Prateek Temkar updated TUSCANY-2919:
------------------------------------

    Attachment: jersey-server.zip
                SamplesAndDoc.zip
                tuscanyModules.zip

Please refer to the doc (contribute JAX-RS to Tuscany_1-4.doc) for the exact changes.

Attaching the following:

- tuscanyModules.zip (Tuscany 1.4)
Includes the following modules: binding-rest, binding-rest-runtime, host-webapp, implementation-java-runtime

- jersey-server.zip(1.0.1-Snapshot)
I could not attach the whole Jersey distribution because it exceeded 10.00 MB. I have only changed jersey-server.

- SamplesAndDoc.zip
Samples to test the REST binding and Document on contents of the changed/newly added modules.

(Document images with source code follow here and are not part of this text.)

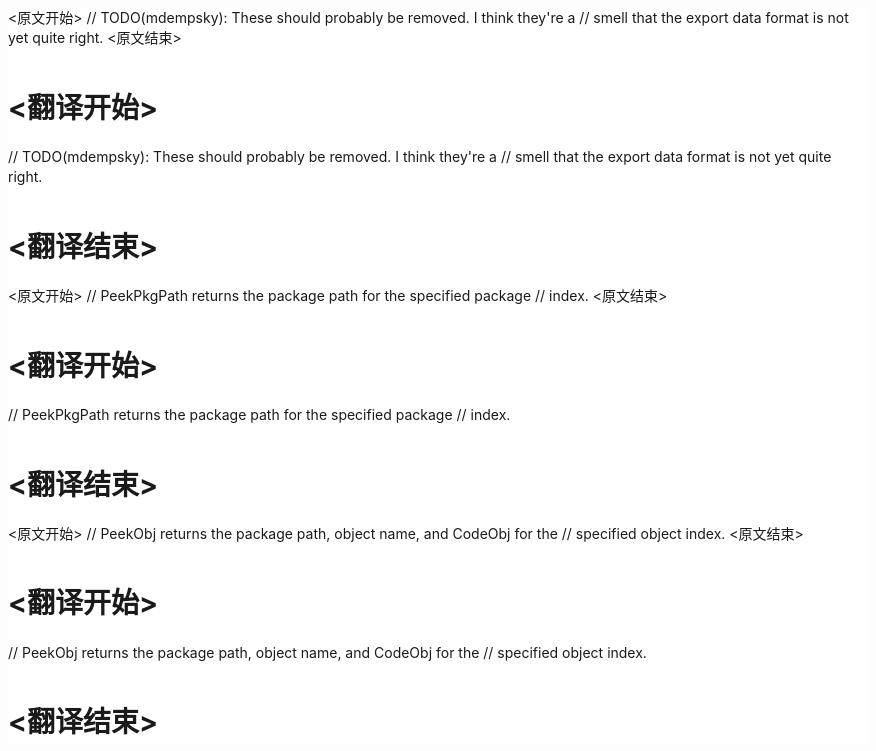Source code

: 
<原文开始>
// TODO(mdempsky): These should probably be removed. I think they're a
// smell that the export data format is not yet quite right.
<原文结束>

# <翻译开始>
// TODO(mdempsky): These should probably be removed. I think they're a
// smell that the export data format is not yet quite right.
# <翻译结束>


<原文开始>
// PeekPkgPath returns the package path for the specified package
// index.
<原文结束>

# <翻译开始>
// PeekPkgPath returns the package path for the specified package
// index.
# <翻译结束>


<原文开始>
// PeekObj returns the package path, object name, and CodeObj for the
// specified object index.
<原文结束>

# <翻译开始>
// PeekObj returns the package path, object name, and CodeObj for the
// specified object index.
# <翻译结束>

> Implement JAX-RS Support in Tuscany 1.4
> ---------------------------------------
>
>                 Key: TUSCANY-2919
>                 URL: https://issues.apache.org/jira/browse/TUSCANY-2919
>             Project: Tuscany
>          Issue Type: New Feature
>         Environment: Windows/Linux; Tomcat/Jetty
>            Reporter: Prateek Temkar
>             Fix For: Java-SCA-1.4
>
>         Attachments: jersey-server.zip, SamplesAndDoc.zip, tuscanyModules.zip
>
>   Original Estimate: 336h
>  Remaining Estimate: 336h
>
>  We have been working on a REST binding in Tuscany and have been
> able to implement one. It  lets the Tuscany components expose RESTful
> services in addition to other services they can already expose. We
> have used Jersey, the JAX-RS Reference implementation developed by
> Sun
> At a high level, what we do is, after Tuscany identifies that the
> binding involved is the REST-binding, we transfer the request to
> Jersey's ServletContainer. Jersey facilitates the addition of runtime
> annotations to Java programming language class files to define
> resources and the actions that can be performed on those resources.
> Plain Jersey would identify the method (and the arguments )to be
> invoked on a root resource class instance given the URI; Instead, we
> invoke a method in our binding (Tuscany), details below, and return
> the result to Jersey which forms and returns the Http response.
> Here is what we have done in detail:
>  - Tuscany ships with the JSON RPC binding. We replicated the JSONRPC
> binding and made the ServiceServlet forward all REST-requests to
> Jersey's servlet engine.
> -We have modified Jersey source code.
> When Jersey is done mapping the URI to the resource and interpreting
> all the annotations in the resource, it transfers control to Tuscany
> (rest-runtime-binding) by invoking a method in our binding. Jersey has
> the following information: - The resource instance on which the method
> is to be invoked, - The Method object corresponding to the method to
> be invoked, - The arguments to the method.
>  - We pass the Method object and the arguments to Tuscany by invoking
> a method. We don't pass the instance right away but save it in a
> static map with the thread id as the key (it is a single thread of
> execution). This method creates an instance of Operation using the
> method information and calls wire.invoke() with the Operation and the
> method arguments.
>  - Inside the ReflectiveInstanceFactory, in the newInstance() method,
> we get the instance that Jersey has stored in its map (using the
> thread id) and let Tuscany's Injectors operate on it.The result is
> returned by the same chain back to Jersey which eventually returns the
> http response.
> We are aware that there are better ways to officially extend Tuscany
> like how Raymond mentioned at
> http://www.mail-archive.com/dev@tuscany.apache.org/msg05857.html but
> nevertheless thought we'd share our experience.